## WORK INSTRUCTIONS:
Write the next part of the passage below about basketball player György Golomán, starting after its last sentence, and leave the data after the passage untouched.

## SELECTED PASSAGE:
György "G. G." Golomán (born April 2, 1996) is a Hungarian professional basketball player for Lietkabelis Panevėžys of the Lithuanian Basketball League and the EuroCup. He played college basketball for the UCLA Bruins. Golomán went undrafted in the 2018 NBA draft. He started his career with Egis Körmend.

High school career
Golomán went to high school in Körmend, Hungary, for 3 years, and was part of the Hungarian men's national under-19 basketball team, when an American high school scout noticed him. He went overseas to Florida for his final high school season, playing for Sagemont School. He was recruited to UCLA after assistant Ed Schilling came to watch his teammate Prince Ali.

## MATERIAL SHOWN:
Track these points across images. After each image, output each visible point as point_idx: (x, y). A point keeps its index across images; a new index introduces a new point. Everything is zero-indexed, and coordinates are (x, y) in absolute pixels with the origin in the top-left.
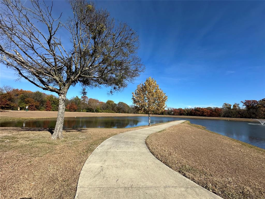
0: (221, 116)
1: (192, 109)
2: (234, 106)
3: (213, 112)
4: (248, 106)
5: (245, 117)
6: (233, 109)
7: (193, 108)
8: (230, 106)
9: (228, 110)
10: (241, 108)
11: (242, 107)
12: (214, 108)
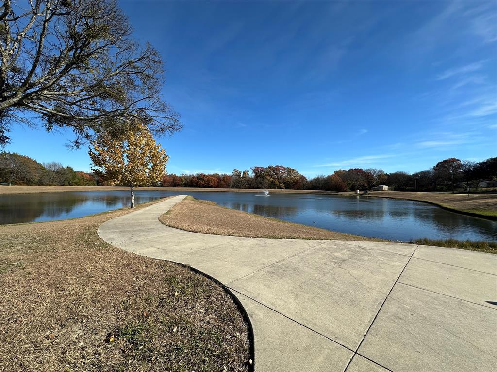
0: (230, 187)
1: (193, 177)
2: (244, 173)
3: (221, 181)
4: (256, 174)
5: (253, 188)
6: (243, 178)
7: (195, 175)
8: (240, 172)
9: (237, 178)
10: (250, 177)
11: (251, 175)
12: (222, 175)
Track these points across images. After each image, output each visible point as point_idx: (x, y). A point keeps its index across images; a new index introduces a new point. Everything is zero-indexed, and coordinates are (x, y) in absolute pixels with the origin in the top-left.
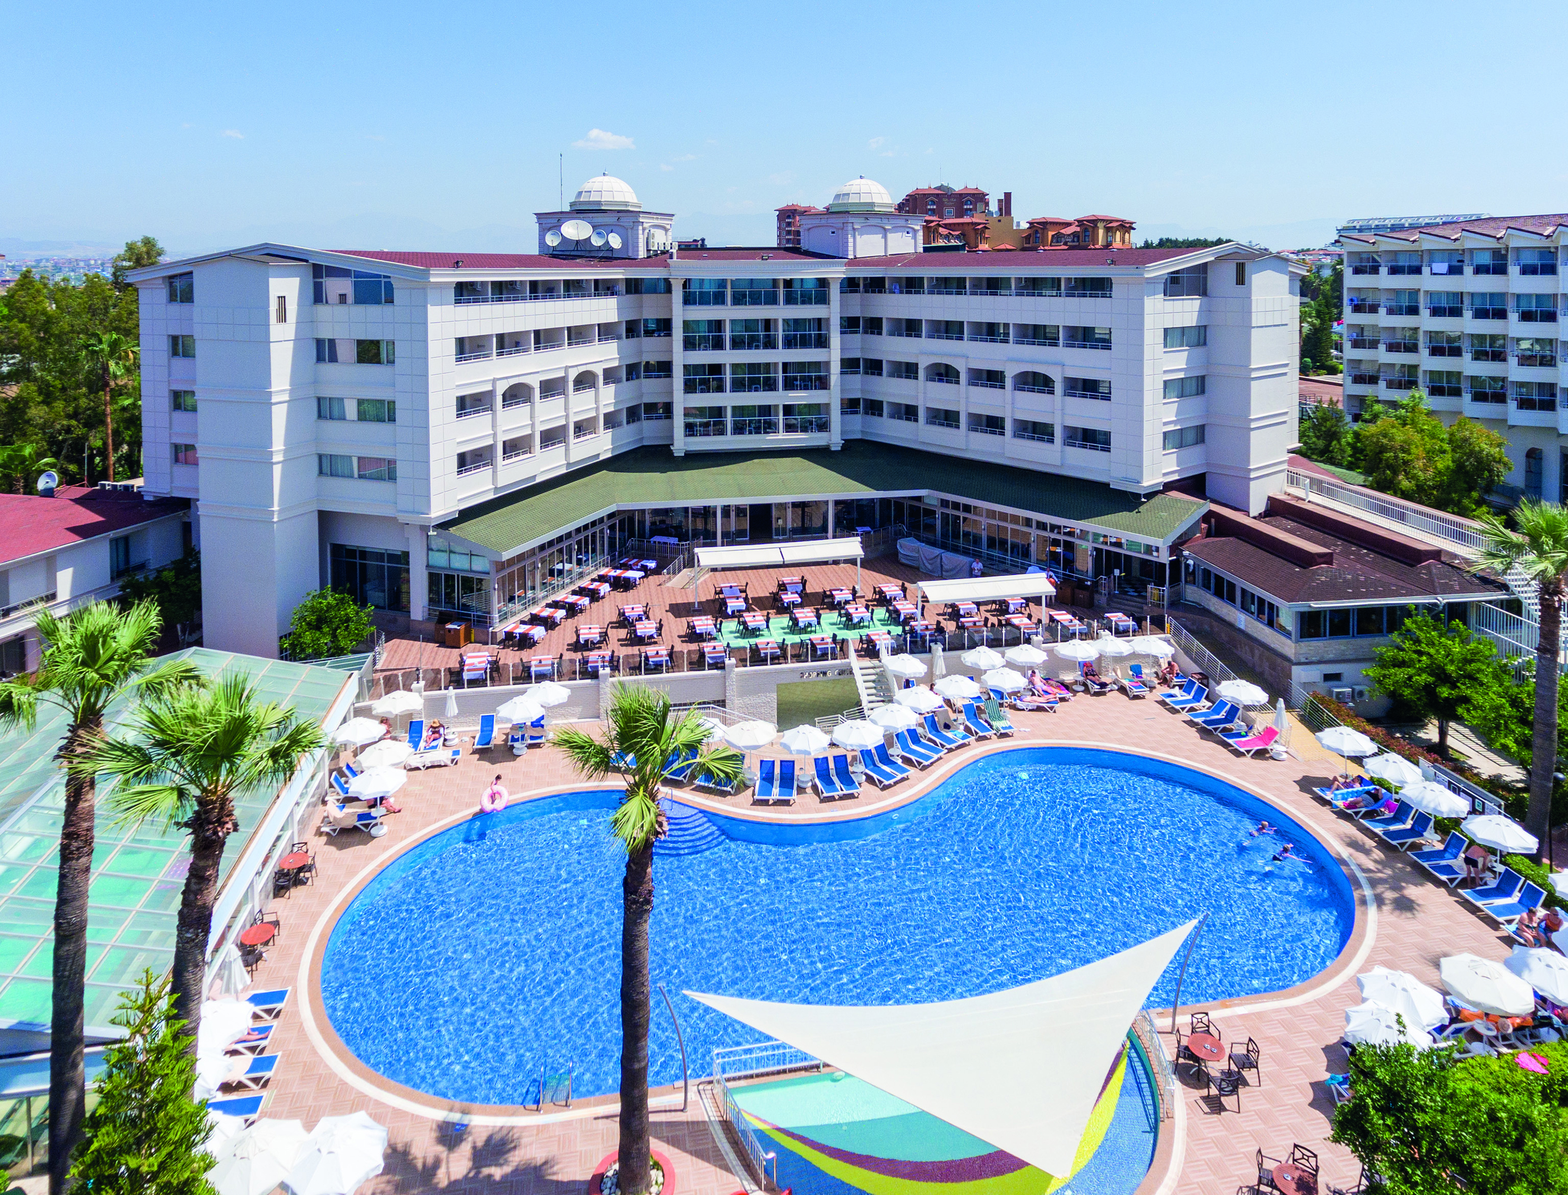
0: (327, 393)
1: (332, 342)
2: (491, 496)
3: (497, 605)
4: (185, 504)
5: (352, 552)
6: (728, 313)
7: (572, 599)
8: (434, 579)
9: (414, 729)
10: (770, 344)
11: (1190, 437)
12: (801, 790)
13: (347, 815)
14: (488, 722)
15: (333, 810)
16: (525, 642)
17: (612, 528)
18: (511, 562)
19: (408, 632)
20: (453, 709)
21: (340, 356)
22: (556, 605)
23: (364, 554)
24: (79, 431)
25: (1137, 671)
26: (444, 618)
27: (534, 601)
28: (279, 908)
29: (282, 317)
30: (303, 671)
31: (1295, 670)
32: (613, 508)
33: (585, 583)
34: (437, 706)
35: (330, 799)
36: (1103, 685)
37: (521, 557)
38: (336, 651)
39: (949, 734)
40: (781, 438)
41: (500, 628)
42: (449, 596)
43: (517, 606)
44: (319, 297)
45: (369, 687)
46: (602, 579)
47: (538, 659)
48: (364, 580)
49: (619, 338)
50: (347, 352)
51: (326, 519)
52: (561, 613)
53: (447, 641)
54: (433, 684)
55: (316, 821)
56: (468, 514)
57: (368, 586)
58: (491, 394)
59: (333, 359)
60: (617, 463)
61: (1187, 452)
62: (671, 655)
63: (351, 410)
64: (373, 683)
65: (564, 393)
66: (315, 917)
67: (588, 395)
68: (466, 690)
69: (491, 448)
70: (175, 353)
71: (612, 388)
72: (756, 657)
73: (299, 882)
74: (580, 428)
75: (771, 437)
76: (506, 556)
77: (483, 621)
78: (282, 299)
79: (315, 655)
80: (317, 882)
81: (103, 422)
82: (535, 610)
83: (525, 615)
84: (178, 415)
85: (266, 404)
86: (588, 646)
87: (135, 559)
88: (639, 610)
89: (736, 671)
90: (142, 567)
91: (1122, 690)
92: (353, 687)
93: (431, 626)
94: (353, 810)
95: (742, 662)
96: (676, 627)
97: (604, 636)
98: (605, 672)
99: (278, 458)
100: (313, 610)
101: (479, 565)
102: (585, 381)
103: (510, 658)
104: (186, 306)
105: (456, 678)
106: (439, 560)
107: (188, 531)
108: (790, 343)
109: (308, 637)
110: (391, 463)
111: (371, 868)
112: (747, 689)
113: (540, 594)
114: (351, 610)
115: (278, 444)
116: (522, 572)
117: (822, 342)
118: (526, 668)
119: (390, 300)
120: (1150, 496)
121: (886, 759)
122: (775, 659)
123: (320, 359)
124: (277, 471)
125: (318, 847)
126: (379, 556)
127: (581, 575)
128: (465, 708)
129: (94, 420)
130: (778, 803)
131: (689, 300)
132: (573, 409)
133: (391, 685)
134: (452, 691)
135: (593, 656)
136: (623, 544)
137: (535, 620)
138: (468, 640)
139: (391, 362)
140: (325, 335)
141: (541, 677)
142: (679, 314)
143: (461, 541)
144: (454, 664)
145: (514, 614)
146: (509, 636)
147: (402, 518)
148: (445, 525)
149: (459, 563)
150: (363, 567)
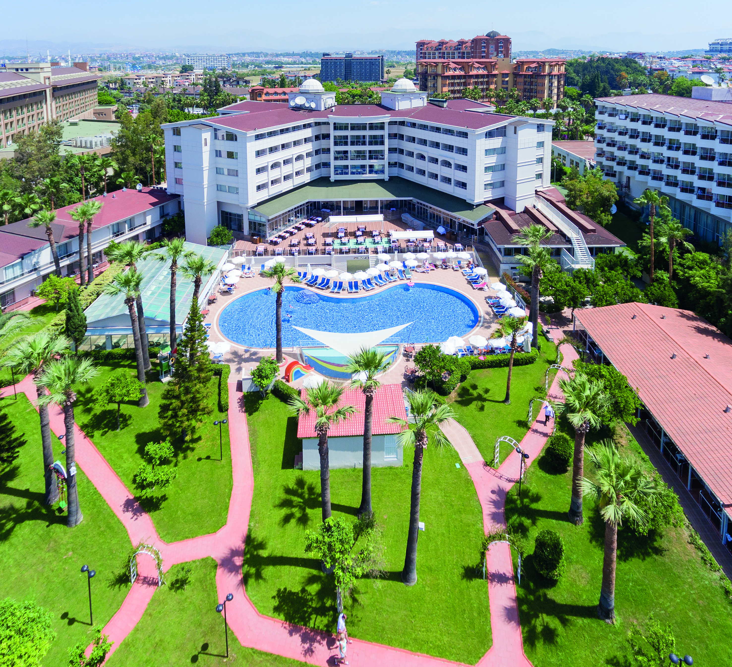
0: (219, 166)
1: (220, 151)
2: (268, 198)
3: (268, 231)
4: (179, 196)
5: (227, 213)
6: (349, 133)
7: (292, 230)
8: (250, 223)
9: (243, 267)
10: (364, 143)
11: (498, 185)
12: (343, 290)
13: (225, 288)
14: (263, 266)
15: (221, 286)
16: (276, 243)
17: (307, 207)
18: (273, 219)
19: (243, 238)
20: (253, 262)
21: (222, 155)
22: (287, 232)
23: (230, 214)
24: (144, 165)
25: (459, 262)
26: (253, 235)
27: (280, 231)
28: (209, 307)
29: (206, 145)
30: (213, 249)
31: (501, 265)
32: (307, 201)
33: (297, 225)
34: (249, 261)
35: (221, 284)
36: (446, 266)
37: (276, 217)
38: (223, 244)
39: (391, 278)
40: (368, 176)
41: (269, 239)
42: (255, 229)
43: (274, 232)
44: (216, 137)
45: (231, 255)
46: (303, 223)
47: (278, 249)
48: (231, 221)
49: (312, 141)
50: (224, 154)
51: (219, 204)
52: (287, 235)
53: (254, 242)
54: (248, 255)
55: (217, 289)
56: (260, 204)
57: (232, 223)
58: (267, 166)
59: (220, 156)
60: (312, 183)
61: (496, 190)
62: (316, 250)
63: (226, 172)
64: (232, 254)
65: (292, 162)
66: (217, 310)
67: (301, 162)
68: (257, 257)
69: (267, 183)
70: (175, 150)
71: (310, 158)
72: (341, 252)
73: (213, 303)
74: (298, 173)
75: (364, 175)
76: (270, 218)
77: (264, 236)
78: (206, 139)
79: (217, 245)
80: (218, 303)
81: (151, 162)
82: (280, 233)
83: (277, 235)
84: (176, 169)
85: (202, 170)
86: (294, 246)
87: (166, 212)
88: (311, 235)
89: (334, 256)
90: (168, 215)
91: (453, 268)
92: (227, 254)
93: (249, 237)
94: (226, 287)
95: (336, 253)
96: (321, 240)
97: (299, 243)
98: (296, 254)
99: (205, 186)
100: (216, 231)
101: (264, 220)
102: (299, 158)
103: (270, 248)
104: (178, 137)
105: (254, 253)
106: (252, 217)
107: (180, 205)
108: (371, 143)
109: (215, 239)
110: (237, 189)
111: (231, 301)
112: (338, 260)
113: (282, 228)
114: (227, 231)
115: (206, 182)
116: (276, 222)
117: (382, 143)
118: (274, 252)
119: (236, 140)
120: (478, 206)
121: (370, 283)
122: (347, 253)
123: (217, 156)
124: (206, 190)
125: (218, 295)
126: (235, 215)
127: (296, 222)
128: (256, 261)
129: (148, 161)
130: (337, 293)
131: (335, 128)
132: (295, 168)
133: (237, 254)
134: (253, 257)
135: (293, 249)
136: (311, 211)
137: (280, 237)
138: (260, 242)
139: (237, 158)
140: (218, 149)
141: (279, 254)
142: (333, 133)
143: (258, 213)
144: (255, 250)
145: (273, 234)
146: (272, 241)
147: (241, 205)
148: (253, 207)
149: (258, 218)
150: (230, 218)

## RESPONSE TO THE EXERCISE:
College career
Golomán played in 35 games in his freshman season at the University of California, Los Angeles (UCLA), averaging 1.3 points per game in 10.8 minutes of play. During his sophomore season, he played in 15 games, averaging 2.0 points per game in 12.1 minutes of play, before an injury ended his season. In his junior season, he made his first start, starting 5 games out of the 35 UCLA played that season. He averaged 3.7 points per game in 11.5 minutes. With the departure of T. J. Leaf in the 2017 NBA Draft, Golomán became the starting power forward for the Bruins in 2017–18. He started 30 games out of 33, and averaged 7.1 points, and 4.2 rebounds per game in 24.4 minutes of play.

Professional career
After going undrafted in the 2018 NBA Draft, Golomán was signed by the Los Angeles Lakers for the summer league, but didn't make the final roster, and was released on the 10th of October. The Westchester Knicks picked him up to their training camp roster, and he ended up making the final roster for the Knicks’ G League Team. He signed with the Yokohama B-Corsairs of the B.League in Japan for 2019–20.

On July 9, 2020, he has signed with Spirou Basket of the Pro Basketball League.

References

External links
UCLA Bruins bio

1996 births
Living people
BC Körmend players
Centers (basketball)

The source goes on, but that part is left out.